What is Polyglot Persistence?

Polyglot persistence is a concept in which multiple persistent technologies are considered for different requirements of an application instead of using RDBMS as a default choice.

In 2006, Neal Ford coined a term called “Polyglot Programming” which means that computer applications should be written in a mix of programming languages to take advantage of the features they provide. As complex applications involve different types of problems, picking the right programming language would help to solve the right issues. Using the same analogy, we can say that multiple databases can be used as persistent storage for different types of use cases.

In general, the Information Technology department wanted to avoid polyglot persistence in organizations and would rather use RDBMS (Relational Database Management System) as the default choice for many applications. As most organizations have a standardized RDBMS system, they don’t want to move to other databases. This had several benefits like savings on license fees, training costs, and management costs.

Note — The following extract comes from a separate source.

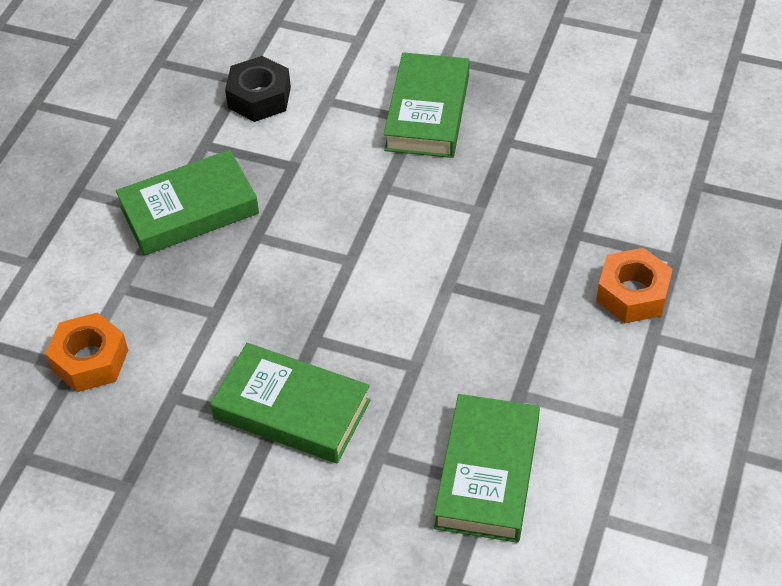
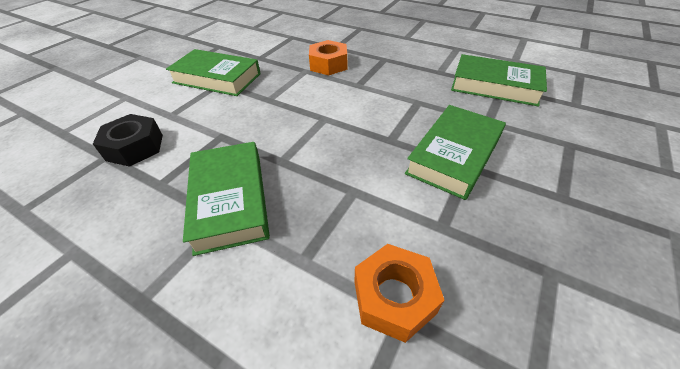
camera: 80 degrees left, 5 degrees down
(632, 294) = (379, 38): orange nut -> orange nut (328, 65)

The rise of open-source databases and NoSQL (Not Structured Query Language) data stores such as Apache HBase, Cassandra, and MongoDB has changed the views of many organizations. These modern databases provide benefits such as faster processing speeds, and lower costs, making them more attractive for many organizations.

What is the need for Polyglot persistence?

It is needed to solve a complex problem by breaking it down into small problems and using various databases in the process. A complex enterprise application comprises different kinds of data that can be obtained in a batch or stream fashion from different sources or Line of Business. These data can range from text, binary, blob, transactional, financial, XML, JSON, audio, and Video. Thus, these various data do not need to be stored in the same data type.

Let’s take the example of e-commerce companies like amazon.com, eBay, Best Buy, and Alibaba.com. These large e-commerce websites have more than a billion users who visit their sites daily. They can generate a variety of data on their websites. Some of the data which can be generated on the websites are given below.

  • Financial/Payment Transactional Data: These data can be stored in a relational database (RDBMS)
  • Product Catalog Data: This data can be stored in a document-based NoSQL database.
  • Shopping Cart Session Data: These are Key/value-based databases that can be stored in a NoSQL database.
  • User Activity Data: This data can be stored in Columnar NoSQL databases like Apache Cassandra
  • User Session Data: These user session data can be stored in an in-memory cache database like Redis.
  • Recommendation Data: These recommendation data can be stored in a graph-based database such as Neo4j.